Court of Civil Appeals of Texas, 1920

Williamson v. Carr

Williamson v. Carr
Court of Civil Appeals of Texas · Decided March 11, 1920 · Levy
219 S.W. 1116; 1920 Tex. App. LEXIS 240 (South Western Reporter)

Williamson v. Carr

Opinion of the Court

LEVY, J.

The appellant claimed there was due him, as an instructor in a summer normal institute for colored teachers, one-eighth of the amount collected as tuition and not given or paid to him by the appel-lees. The case was tried before the court, and judgment entered against the appellant.

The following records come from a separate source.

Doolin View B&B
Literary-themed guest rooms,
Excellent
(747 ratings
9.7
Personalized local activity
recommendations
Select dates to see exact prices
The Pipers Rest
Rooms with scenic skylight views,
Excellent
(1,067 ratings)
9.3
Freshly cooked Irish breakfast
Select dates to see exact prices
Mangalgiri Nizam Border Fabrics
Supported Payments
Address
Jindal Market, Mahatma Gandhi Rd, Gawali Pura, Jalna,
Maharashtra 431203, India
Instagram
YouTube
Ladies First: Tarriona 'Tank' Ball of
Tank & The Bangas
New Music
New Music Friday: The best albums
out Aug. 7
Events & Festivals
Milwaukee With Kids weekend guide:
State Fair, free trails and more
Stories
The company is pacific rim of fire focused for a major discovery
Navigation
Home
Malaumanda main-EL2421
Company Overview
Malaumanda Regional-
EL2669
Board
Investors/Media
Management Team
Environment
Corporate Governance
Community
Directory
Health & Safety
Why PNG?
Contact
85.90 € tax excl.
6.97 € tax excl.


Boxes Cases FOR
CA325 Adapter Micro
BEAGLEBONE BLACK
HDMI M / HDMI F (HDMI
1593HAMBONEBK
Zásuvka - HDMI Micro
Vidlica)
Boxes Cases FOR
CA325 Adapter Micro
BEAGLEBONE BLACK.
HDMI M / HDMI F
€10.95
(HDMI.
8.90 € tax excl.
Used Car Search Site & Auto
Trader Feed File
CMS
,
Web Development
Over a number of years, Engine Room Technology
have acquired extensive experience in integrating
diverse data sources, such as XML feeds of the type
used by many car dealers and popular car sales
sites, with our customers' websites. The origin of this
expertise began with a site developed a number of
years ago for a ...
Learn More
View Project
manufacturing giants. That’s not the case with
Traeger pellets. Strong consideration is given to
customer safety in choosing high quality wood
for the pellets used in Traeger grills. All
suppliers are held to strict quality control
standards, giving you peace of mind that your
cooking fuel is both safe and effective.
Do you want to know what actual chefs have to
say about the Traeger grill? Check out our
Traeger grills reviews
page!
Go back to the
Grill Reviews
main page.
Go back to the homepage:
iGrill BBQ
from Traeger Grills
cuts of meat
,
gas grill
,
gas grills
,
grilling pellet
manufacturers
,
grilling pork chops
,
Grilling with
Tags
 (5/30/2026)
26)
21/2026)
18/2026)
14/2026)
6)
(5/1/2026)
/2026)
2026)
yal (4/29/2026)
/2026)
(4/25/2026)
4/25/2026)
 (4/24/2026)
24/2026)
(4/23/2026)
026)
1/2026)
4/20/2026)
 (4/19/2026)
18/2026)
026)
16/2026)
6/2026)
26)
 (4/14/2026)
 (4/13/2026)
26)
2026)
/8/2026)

The second assigned error is based on the ground that the judgment is contrary both to the law and the evidence. The state superintendent of public education authorized a summer normal institute for colored teachers to be held at Palestine after the application therefor was approved and indorsed by the county superintendents of the several counties interested in having it. The application as approved both by the state superintendent and the several county superintendents designated the appellant as one of the members of the faculty. He was, as proven, qualified to be an instructor in the institute, holding a first grade teacher’s certificate and having taught school for 10 years. The authority, we think, for the appellant to be a member of the faculty existed under article 2S05a, Vernon’s Sayles’ Statutes. And there does not appear, we conclude, any reason why the appellant should be denied his pro rata tuition proven to have been collected.

The judgment is reversed, and here rendered for the appellant against the appellees for $43.65, with 6 per cent, interest from July 16, 1916, and costs of suit and of the appeal.